Why didn't federal officials implement an oil spill clean up plan they've had on the books since 1994 as soon as possible after crude began pumping into the Gulf of Mexico following the explosion and sinking of BP's Deepwater Horizon drilling platform 53 miles south of Louisiana in the Gulf of Mexico?
The Mobile Register reports that Ron Gouget, who formerly managed the oil spill cleanup department of the National Oceanic and Atmospheric Administration, as well as a similar unit for the state of Louisiana, is criticizing the Obama White House's failure to act according to existing government plans in the event of a spill in the area now being deluged with thousands of barrels of crude oil every day.
Gouget said when he was at NOAA, the agency created a plan that required burning off an oil spill in the region in its earliest stage, if the prevailing winds would not push the smoke and soot from the operation inland. The plan is still in effect, but was not activated last week by NOAA.

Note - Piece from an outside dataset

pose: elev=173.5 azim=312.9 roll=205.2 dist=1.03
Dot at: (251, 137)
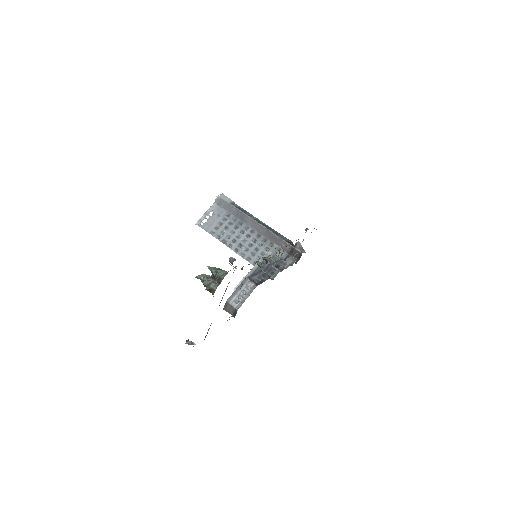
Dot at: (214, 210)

"They had pre-approval. The whole reason the plan was created was so we could pull the trigger right away instead of waiting ten days to get permission," Gouget told the Register. "If you read the pre-approval plan, it speaks about Grand Isle, where the spill is. When the wind is blowing offshore out of the north, you have preapproval to burn in that region. If the wind is coming onshore, like it is now, you can't burn at Grand Isle. They waited to do the test burn until the wind started coming onshore."

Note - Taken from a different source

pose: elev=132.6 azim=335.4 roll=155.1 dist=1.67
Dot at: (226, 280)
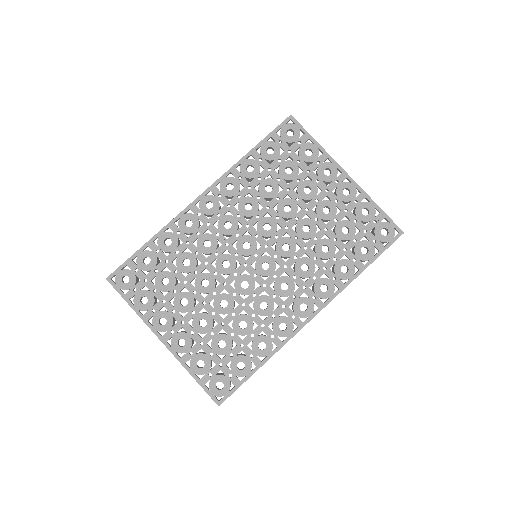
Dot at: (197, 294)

When the Register asked Gouget why federal officials waited for a week before conducting even a test burn, he said, "Good question. Maybe complacency was the biggest issue. They probably didn't have the materials on hand to conduct the burn, which is unconscionable."
Gouget told the Registe that NOAA officials at the Unified Command Center in Louisiana know how to respond to spills, and know burning should have started as soon as possible after the initial release was detected. He also speculated that they may have been prevented from doing so by higher officials.
"It may have been a political issue. The burn would make a big big plume and lots of soot. Like Valdez, the decisions to get the resources mobilized may not have occurred until it was too late," Gouget told the Register. "This whole thing has been a daily strip tease. At first they thought it was just the diesel, then they said the well wasn't leaking. It's unfortunate they didn't get the burning going right away. They could have gotten 90 percent of the oil before it spread."
You can read the full Register story here.
Meanwhile, Doug Ross, who first directed my attention to the Register story, further points out that much of the White House response thus far seems calculated to make trial lawyers happy, not find a solution to the crisis:
"But the White House response has consisted of dispatching lawyers to New Orleans and shutting down other rigs that have nothing to do with the BP disaster. On April 30th - 10 days after the catastrophic explosion - the oil and gas news site RigZone reported that the White House had forbidden new drilling."
You can read the rest of Doug's post here.
And by the way, has nobody thought to ask the White House about the possibility of environmental terrorism being involved in this disaster? After all, the Environmental Liberation Front has been cited as a significant domestic terrorism threat by the FBI as recently as 2008.